Supplied passage —
----------------

The remains of a woman buried between 86 to 328 AD, a small piece of gold, most likely from a piece of jewelry she was wearing, and a small gemstone of intaglio, a carved piece of jasper usually worn in a ring. The jasper carbon dated much earlier than the burial date and is believed to have been an heirloom.

Excavations are going on all over Southwark. Exploring Southwark notes a very large Roman residence with baths heated from under the floor and walls with frescos painted on plaster from Italy was found under Winchester Palace which was built in the 12th century.

Southwark Cathedral was built over a Roman villa and another villa that opened out onto a piazza was found in Tabard Square. In 2011, during the upgrade of a rail line and London Bridge Station, Roman bath houses were discovered at London Bridge Road and Borough High Street.

In May of 2018, an exhibition was held at the Museum of London Docklands with the Southwark stone sarcophagus as the center point. Glass vessels with some traces of oil and others with cremated remains found in 1873 at Bishopsgate were included in the display as well as funerary urns from the 17th and 18th century found at Goodman’s Fields outside Aldgate and near Bishopsgate.

----------------

Tasks to perform —
a – Retype the part of the Roman Southwark text starting at "The remains of" and ending at "the 12th century.".
b – Extend the text about Roman finds in Southwark, picking up after its final sentence.
The records that come next have no connection to the text about Roman finds in Southwark.

Layout annotation data —
----------------

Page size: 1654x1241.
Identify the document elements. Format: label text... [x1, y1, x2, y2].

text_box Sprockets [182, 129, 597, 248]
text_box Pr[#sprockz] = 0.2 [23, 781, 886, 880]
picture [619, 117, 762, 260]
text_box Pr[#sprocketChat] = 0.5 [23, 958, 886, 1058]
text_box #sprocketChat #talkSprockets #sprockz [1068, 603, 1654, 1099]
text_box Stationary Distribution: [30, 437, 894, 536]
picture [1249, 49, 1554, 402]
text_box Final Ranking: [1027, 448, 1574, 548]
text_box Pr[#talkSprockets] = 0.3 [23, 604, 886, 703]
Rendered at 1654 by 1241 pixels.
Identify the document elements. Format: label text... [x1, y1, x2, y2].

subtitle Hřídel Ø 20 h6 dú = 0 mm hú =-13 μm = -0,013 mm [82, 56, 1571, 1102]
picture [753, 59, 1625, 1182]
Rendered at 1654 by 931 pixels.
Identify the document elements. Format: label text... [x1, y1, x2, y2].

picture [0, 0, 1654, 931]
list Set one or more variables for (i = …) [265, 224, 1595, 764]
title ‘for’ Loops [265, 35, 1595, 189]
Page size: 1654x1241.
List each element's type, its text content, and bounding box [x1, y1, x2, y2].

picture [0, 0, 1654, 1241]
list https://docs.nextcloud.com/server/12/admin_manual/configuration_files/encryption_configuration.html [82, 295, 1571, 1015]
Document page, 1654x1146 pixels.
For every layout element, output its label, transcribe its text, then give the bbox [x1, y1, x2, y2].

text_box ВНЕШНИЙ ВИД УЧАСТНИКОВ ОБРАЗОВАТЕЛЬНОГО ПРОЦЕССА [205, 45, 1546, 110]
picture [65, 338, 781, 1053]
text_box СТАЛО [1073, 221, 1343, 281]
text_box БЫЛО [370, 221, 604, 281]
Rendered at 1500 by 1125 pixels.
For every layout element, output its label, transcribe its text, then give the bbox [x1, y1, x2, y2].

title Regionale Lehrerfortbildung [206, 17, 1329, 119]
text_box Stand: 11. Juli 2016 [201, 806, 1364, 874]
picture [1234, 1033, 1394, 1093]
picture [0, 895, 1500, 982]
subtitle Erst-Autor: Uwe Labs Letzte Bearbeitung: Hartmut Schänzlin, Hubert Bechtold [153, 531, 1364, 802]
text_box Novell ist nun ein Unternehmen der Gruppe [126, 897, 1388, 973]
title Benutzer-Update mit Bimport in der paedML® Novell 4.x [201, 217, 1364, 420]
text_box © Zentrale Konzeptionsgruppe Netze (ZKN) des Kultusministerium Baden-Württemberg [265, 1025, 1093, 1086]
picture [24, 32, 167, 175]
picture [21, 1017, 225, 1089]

----------------

Responses by task —
a –
The remains of a woman buried between 86 to 328 AD, a small piece of gold, most likely from a piece of jewelry she was wearing, and a small gemstone of intaglio, a carved piece of jasper usually worn in a ring. The jasper carbon dated much earlier than the burial date and is believed to have been an heirloom.

Excavations are going on all over Southwark. Exploring Southwark notes a very large Roman residence with baths heated from under the floor and walls with frescos painted on plaster from Italy was found under Winchester Palace which was built in the 12th century.

b –
Related Article: Alexander Sarcophagus, one of the most remarkable examples of Hellenistic art ever found

Look Up London shows items from the show such as a tombstone with a Latin inscription, “To the spirits of the departed. Erected by Solinus to the memory of his beloved wife, Grata, the daughter of Dagobitus, aged 40 years”; a woman’s ring found on the hand of a young adult woman with an exquisite carving of little mice that is in practically mint condition; a glass mosaic bowl that would have been for someone wealthy from 200 to 300 A.D.; and iron noisemakers such as rattles and horns that would have been used during the burial service.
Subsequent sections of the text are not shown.